The defensive match featured few scores on both sides of the ball, and they were far between. Marshall came out of the gate swinging, however. On the game's first play from scrimmage, quarterback Stan Hill dropped a 57-yard bomb on receiver Emanuel Spann. Eight plays later, and kicker Ian O'Connor booted a 33-yard field goal to give Marshall the early 3-0 lead.
"I really believe if you stuck Auburn, Alabama, Florida, Tennessee or LSU on their helmets, they'd fit right in with the best teams in our league," Richt said afterwards. "They've played everybody to the wire and could very easily be 3-0. I had a lot of respect for them going in and a lot of respect for them coming out."
Georgia answered with 2:35 left in the first quarter, when Michael Cooper ran in from two yards out for a touchdown to give the 'Dawgs the 7-3 lead. Georgia's 'tailback by committee' system performed admirably on the day, with the four backs sharing 146 yards on the ground.
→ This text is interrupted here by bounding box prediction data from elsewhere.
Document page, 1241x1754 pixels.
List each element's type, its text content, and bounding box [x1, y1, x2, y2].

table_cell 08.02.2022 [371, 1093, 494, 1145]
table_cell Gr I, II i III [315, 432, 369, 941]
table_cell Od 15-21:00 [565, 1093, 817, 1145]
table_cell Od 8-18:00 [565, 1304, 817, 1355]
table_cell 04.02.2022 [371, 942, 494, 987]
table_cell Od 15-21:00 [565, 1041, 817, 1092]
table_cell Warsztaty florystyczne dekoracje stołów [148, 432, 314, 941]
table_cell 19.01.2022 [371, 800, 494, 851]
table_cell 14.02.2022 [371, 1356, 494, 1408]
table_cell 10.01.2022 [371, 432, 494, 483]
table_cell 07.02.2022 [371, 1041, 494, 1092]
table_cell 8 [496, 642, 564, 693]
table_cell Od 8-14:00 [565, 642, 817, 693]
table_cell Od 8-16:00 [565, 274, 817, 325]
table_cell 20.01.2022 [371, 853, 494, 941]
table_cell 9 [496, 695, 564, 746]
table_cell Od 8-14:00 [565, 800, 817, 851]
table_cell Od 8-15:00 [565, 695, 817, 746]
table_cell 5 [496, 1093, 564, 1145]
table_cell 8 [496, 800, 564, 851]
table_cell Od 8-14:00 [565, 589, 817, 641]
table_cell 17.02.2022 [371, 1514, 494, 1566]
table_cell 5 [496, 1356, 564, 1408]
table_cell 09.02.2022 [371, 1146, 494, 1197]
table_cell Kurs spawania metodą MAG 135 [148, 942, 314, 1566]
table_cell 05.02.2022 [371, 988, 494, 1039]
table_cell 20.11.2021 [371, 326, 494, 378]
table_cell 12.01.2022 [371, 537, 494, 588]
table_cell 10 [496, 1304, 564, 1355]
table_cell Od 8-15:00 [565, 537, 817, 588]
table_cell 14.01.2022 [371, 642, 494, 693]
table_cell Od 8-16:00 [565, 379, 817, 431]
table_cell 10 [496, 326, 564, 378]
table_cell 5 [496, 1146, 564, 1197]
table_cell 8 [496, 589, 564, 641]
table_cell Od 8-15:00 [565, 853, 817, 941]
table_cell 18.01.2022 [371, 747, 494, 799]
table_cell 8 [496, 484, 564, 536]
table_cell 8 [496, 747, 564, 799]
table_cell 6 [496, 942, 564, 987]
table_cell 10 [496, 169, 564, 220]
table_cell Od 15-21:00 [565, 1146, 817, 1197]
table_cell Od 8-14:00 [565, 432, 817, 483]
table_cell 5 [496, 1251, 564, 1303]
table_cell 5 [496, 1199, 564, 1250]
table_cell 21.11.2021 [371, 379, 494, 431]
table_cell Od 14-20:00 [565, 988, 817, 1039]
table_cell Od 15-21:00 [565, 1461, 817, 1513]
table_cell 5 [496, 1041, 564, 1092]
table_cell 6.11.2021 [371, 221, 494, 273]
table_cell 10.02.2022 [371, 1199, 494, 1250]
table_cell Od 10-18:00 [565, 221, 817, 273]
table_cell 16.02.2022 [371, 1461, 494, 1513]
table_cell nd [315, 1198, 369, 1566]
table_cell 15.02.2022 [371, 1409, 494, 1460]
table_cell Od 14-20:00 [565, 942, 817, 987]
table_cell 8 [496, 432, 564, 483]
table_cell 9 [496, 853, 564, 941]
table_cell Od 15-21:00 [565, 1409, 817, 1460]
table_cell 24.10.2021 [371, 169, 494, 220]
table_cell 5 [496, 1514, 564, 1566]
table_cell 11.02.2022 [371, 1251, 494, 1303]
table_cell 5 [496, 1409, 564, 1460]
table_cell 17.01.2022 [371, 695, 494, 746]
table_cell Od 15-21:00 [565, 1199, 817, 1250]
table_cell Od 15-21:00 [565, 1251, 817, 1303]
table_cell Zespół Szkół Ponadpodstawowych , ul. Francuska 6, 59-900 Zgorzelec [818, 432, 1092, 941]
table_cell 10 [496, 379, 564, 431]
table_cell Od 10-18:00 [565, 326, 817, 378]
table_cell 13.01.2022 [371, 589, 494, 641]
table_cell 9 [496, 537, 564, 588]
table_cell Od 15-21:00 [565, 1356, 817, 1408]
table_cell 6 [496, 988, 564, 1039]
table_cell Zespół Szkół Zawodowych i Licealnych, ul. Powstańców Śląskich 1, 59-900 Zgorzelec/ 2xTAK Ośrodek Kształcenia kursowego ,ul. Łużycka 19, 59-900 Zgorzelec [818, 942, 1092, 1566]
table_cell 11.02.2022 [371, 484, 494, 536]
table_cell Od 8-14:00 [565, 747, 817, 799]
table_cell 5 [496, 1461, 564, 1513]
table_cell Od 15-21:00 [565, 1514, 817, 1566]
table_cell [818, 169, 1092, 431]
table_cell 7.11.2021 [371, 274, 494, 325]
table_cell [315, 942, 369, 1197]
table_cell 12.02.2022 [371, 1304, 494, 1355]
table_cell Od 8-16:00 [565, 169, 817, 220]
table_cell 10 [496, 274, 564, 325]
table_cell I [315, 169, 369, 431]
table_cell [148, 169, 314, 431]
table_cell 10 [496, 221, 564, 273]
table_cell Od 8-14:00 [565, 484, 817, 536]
Cooper's TD would prove to be the only touchdown scored for the day by either team, highlighting the tough defensive play on both sides of the ball. And none was tougher than early in the third quarter. Marshall defensive back Chris Royal recovered a Tyson Browning fumble, giving Marshall the ball deep in Georgia territory on the 21 yard line. A UGA penalty advanced the ball to the 11 yard line, and three rushes by Earl Charles later, Marshall decided to go for it on fourth and one from the two yard line. Verdun Wheeler shut down the fourth down play and denied the Marshall touchdown.
"The goal-line stand was huge," Georgia defensive end David Pollack said. "Anytime there's points involved, it's huge."
Stan Hill agreed.
"They made a stand on us," said MU quarterback Stan Hill. "Probably the best defensive line in the nation, and they showed it today. We struggled at times [with that]."
"We felt like we needed to get a touchdown," added MU coach Pruett. "It would have given us momentum if we'd have gotten it."
Instead, momentum shifted Georgia's way for good. But not without a fight from the Marshall defense. Marshall allowed UGA only the one touchdown for the day, in addition to holding Georgia to just 3-of-14 third down conversions during the game.
"We got tired. They were able to run the ball some late in the game and move the ball more on offense," added Pruett of Georgia.
UGA kicker Andy Bailey added field goals of 33 and 29 yards to give the 'Dawgs the final 10-point advantage.
Marshall put 123 yards on the ground against Georgia, with Earl Charles leading the way with 33. Quarterback Stan Hill went 11-of-23 for 123 yards and no interceptions, but also no touchdowns. You have to look back to 2001 against Toledo to find the last time Marshall did not score a touchdown in a game. Hill spread the passes among Earl Charles (3 for 15 yards), Marcus Fitzgerald (2 for 18 yards), Brad Bates (2 for 2 yards) and the 57-yarder to Emanuel Spann to open the game.
Punter Ian O'Connor was a busy guy, hitting 7 punts for a 45.0 yard average per punt. O'Connor blazed a long 67-yard punt to pin the 'Dawgs, and placed one punt inside the 20 yard line.
Marshall may have ended the toughest three-game stretch in school history (Troy, Ohio State, Georgia) with an 0-3 record, but the record doesn't reflect the performance, according to Pruett. "We're the best 0-3 team I've ever been around," Pruett summed up after the game. "I don't think anybody today has anything to be ashamed of."
In fact, if not for the one big goal-line stand by Georgia in the third quarter, the game might have gone a different direction. However, UGA's stellar defense and Marshall's solid defense duked it out with the others' offense all day long, with the lone touchdown proving to be the difference-maker.
"That goal-line stand was fantastic and was probably the difference in the game," summed up Georgia coach Mark Richt.
The Herd now prepares for the opening game of Mid-American Conference play when the Miami of Ohio RedHawks visit Huntington for a ESPN game on Wednesday, September 29. Miami is the defending MAC champion.